I believed India’s innovativeness will lead to all round prosperity.

But the India growth story ran to a different script. ‘Growth’ in modern economies seems to require increased consumption. The growth that Gandhi was referring to was probably the growth of contentment and it needed lesser consumption. Anyway, the upshot of India’s boom years was to make people leave villages, neglecting agriculture, in order to retrain themselves as masons, truck drivers and labourers to build the new India.

In the cities this rural-urban shift called for more FF-projects
like these, in Delhi and Goa. The truly SS-projects, that can transform
whole communities, ones like these in Karnataka, Rajasthan, Maharashtra lost their shine because India’s leadership was sending out the message that industrialisation is the future; and, that farming had none. The ancient wisdom of nursing water resources and soil fertility was given little thought or marked down as something that can be tackled once we hit a steady state of 10% growth. The Planning Commission may reel out rural investment statistics to prove me wrong but while the figures may even be right, the planners’ hearts were not in it.

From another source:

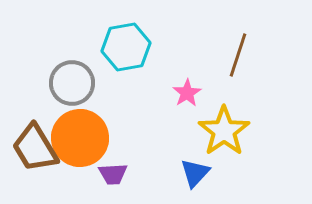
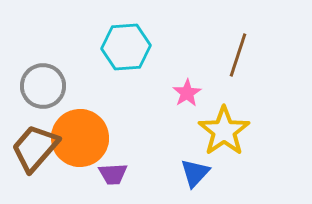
cyan hexagon: rotated 6 degrees clockwise
gray circle: moved 29 px left, 3 px down
brown trapezoid: rotated 72 degrees clockwise
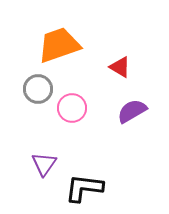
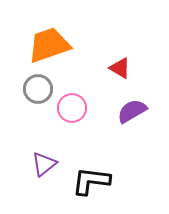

One day I took a double take on an all too common image that flashes on our television screens: a typical scene has say, our wise and learned Prime Minister Manmohan Singh , along with many ministers and bureaucrats around a table; in front of each of them stands a bottle of water with a popular brand name on it. No decorum is deemed possible without bottled water within reach of serious people. How insensitive can our leadership get! They have become models promoting privatised water. No wonder, every village has stocks of bottled water but its taps are dry. Such recurring images on TV epitomise the state policy. Water is to come from India’s factories. If we want safe water, we must pay for it. In a modern state everyone drinks bottled water.